_Activity 1_.
State how many lines of the records contain the word "erhält", and reply with the number alone.

DEMORATS ARE LYING CHEATING LUNITICS. WHY WOULD ANYBODY BELIVE THEIR JOSEPH
GOEBBELS WANNABE PROPAGANDA. LETS GO BRANDON

PaulE
PaulE
1 year ago

The only poll that matters is the one conducted on election day by the people voting. Everything else is basically media spin done ahead of time to try and persuade voters one way or the other. I expect those counting the votes will again do their best to try and tally the votes in favor of the Democrat candidates wherever possible. Little has been done nation-wide to restore the voting system to the more secure pre-2020 standards. So it will be interesting to see how many “surprises” we get election night.

James Thompson
James Thompson
1 year ago

I’ve stopped taking polls and showing support for any Republican. I don’t donate or comment. I can’t believe I’m commenting now. I fear retribution from the left. I don’t fear them,I fear my response.

Steve G
Steve G
1 year ago

The biggest issue is the cheating going on by the demoncrats, like paying off those counting the votes, big tech hacking the voting machines, Soros spending millions to buy votes to destroy America, plus other ways that the demoncrats lie & cheat to stay in power. They are an evil group that needs to be eradicated from the planet!!!!!!!

J. Farley
J. Farley
1 year ago

I hold no speculation on who might win, I live in fear up until the polls close that the RINO’s will screw everything up and what give away’s the Democrats will come up with and how close the polls are watched to prevent fraud. I no longer have faith in the election process as the process is in shambles, we have an election time period that lasts for a month or more that gives too much time to slip a few extra ballots in here and there. If you believe anything that the Democrats tell you, your brain is equivalent to Dead Beat Joe Bidens.
Vote for Republicans if Democrats win, they will Gut the Constitution, it will be Liberty Lost!

Charles
Charles
1 year ago

A national voter registration needs to happen – photo ID & finger print for every citizen . Serial Numbered mail – in votes to tally with the ledger , All voter ledgers checked by an outside source . Voter tally checked & double checked by an independent watchdog organization . Problem is you first have to locate an honest company. If anyone votes for the present administration you should be ashamed of yourself . Our ancestors fought & died for AMERICA “s Freedom & I for one will not disrespect my ancestors. GOD BLESS AMERICA — ONE NATION UNDER GOD — LAND OF THE FREE BECAUSE OF THE BRAVE

Pam Chitwood
Pam Chitwood
1 year ago

I do believe that the democrat powerful are snakes. They lie cheat and steal to keep power. We have been pushed into corners by the media. The media had caused a great deal of stress to this country and the people. Ratings money power grabbing for the minds of the country to push us a certain way. I can not believe the way the media covers for Democrats. Don’t report things and cover up for them. We need the truth.

_Provided data_.
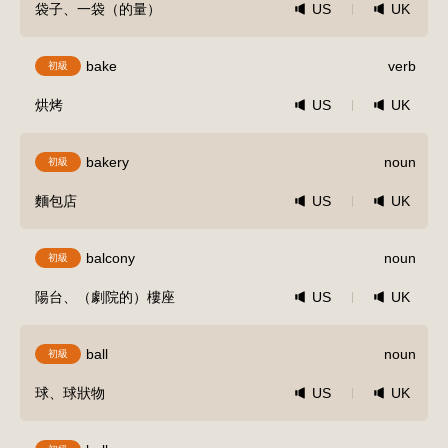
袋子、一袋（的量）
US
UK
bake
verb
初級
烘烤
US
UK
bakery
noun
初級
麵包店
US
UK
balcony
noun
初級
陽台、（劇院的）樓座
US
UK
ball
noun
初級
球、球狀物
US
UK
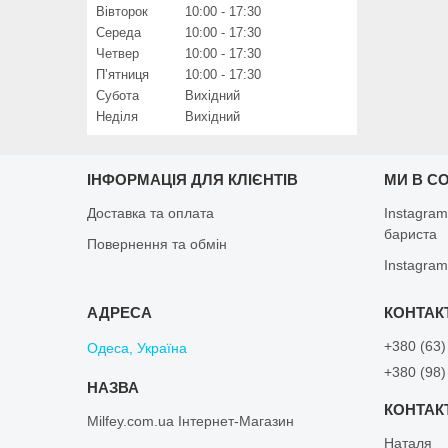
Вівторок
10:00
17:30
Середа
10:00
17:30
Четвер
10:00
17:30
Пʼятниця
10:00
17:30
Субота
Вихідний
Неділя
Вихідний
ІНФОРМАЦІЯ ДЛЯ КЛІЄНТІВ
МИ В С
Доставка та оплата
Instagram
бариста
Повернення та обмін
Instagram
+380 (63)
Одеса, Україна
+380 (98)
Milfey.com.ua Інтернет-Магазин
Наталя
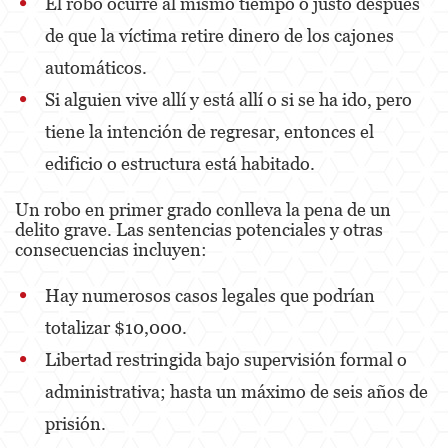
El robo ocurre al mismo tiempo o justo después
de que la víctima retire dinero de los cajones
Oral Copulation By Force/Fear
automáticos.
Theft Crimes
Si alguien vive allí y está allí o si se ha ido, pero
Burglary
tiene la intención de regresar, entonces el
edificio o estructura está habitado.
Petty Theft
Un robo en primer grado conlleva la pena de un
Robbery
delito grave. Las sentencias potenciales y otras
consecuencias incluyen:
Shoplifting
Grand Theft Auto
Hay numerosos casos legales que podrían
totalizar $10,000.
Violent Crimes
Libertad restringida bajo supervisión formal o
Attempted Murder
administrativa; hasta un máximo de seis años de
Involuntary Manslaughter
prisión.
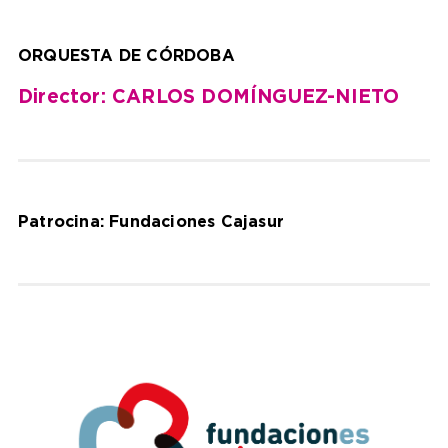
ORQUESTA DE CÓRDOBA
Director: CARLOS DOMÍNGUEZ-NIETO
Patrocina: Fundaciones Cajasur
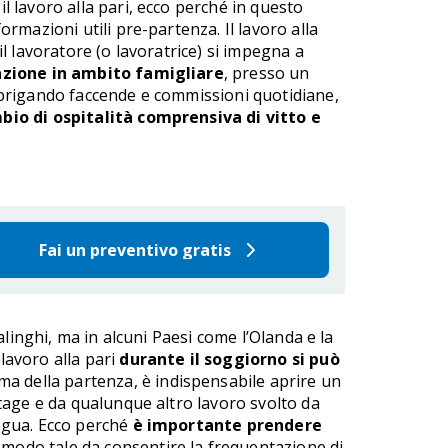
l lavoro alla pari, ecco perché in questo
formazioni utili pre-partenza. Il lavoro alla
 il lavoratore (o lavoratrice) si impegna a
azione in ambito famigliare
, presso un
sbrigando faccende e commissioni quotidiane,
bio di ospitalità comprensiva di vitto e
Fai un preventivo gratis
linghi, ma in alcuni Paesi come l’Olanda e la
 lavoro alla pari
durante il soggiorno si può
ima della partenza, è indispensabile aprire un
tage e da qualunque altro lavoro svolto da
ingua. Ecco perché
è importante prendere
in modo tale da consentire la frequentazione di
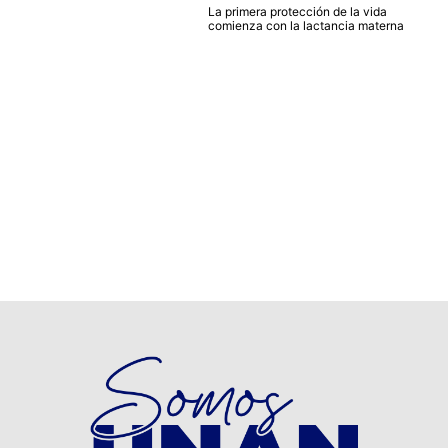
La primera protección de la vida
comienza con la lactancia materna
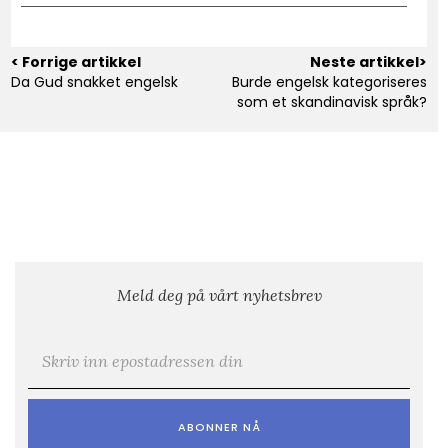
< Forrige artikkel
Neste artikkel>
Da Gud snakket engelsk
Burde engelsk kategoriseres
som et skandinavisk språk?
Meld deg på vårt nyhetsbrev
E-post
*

---

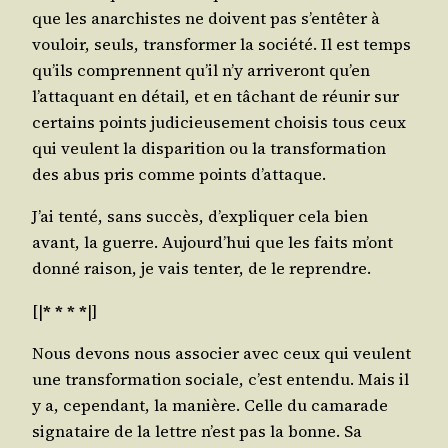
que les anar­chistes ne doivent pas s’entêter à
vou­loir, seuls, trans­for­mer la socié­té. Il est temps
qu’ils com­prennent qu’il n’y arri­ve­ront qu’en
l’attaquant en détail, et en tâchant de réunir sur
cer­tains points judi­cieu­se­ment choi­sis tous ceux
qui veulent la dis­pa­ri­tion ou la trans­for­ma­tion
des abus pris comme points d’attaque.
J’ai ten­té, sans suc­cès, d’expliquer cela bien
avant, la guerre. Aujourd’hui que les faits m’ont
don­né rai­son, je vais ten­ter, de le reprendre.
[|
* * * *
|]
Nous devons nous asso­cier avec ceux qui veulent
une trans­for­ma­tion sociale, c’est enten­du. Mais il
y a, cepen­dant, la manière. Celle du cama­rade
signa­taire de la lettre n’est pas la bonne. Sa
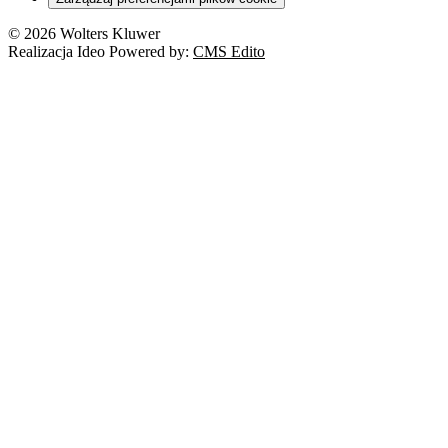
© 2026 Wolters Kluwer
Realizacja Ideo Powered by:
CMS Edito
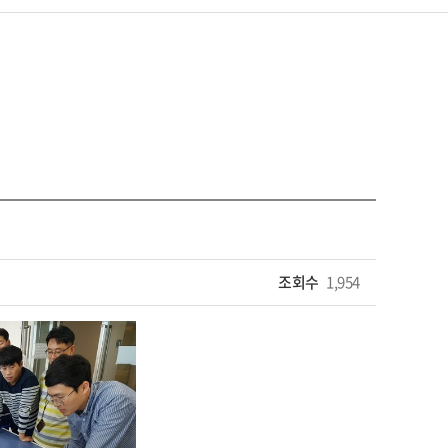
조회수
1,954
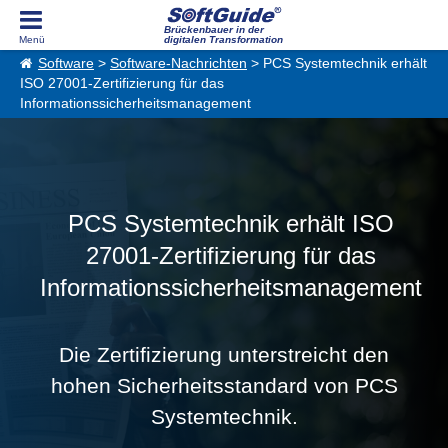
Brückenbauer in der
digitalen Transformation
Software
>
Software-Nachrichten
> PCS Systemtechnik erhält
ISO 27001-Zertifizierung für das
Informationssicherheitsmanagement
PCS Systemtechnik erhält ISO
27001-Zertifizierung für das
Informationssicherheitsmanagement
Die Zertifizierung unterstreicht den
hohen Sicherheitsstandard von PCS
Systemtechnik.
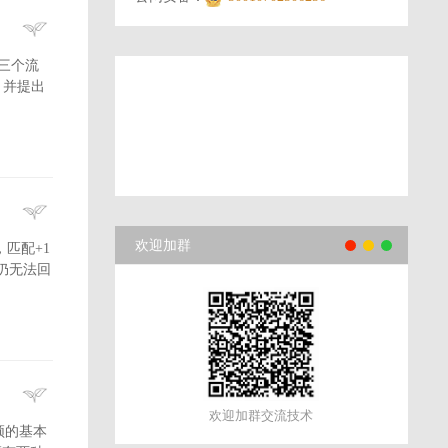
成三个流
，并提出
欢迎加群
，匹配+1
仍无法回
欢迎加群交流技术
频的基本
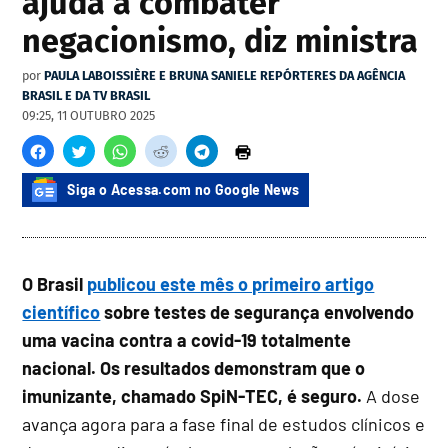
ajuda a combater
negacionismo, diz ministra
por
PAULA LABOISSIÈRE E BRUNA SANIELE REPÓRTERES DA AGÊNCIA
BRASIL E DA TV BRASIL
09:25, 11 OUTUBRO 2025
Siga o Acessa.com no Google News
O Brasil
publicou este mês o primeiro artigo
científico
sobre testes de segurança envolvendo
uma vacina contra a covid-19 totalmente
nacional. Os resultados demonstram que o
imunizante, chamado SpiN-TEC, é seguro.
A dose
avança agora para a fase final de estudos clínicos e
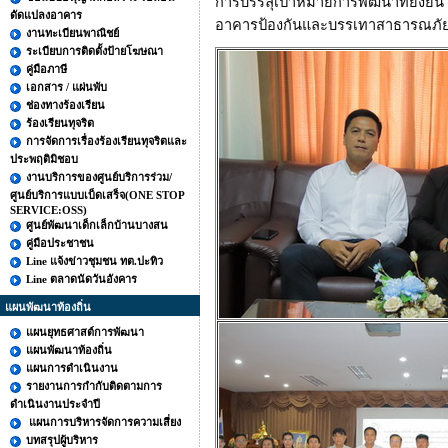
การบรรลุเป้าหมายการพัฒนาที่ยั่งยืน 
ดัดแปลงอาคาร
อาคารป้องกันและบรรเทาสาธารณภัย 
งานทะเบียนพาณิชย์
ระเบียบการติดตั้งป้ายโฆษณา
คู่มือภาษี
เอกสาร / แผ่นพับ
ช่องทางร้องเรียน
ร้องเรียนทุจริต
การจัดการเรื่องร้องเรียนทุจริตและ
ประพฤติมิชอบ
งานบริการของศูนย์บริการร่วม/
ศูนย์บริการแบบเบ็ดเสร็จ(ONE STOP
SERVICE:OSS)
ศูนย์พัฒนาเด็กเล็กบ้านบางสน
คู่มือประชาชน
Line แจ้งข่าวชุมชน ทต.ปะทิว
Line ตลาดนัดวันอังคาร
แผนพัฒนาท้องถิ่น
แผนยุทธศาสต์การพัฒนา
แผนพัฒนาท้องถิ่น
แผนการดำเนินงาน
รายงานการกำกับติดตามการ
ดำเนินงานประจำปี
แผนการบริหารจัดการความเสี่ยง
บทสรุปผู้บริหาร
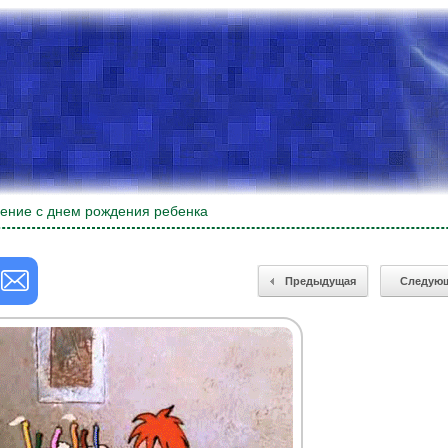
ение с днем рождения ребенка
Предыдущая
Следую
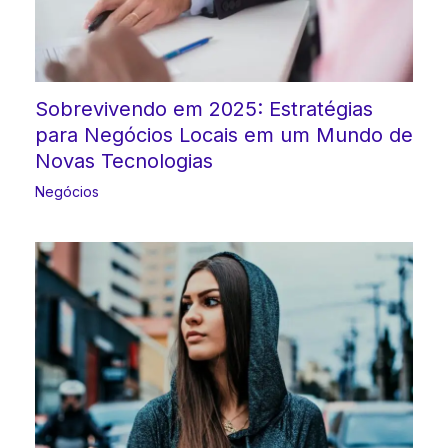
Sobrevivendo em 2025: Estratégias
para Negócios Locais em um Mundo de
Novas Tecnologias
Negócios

_Activity 2_.
Translate this sentence from the election comments into Spanish: "The only poll that matters is the one conducted on election day by the people voting."

_Answer box 1_.
2

_Answer box 2_.
La única encuesta que importa es la que realizan el día de las elecciones las personas que votan.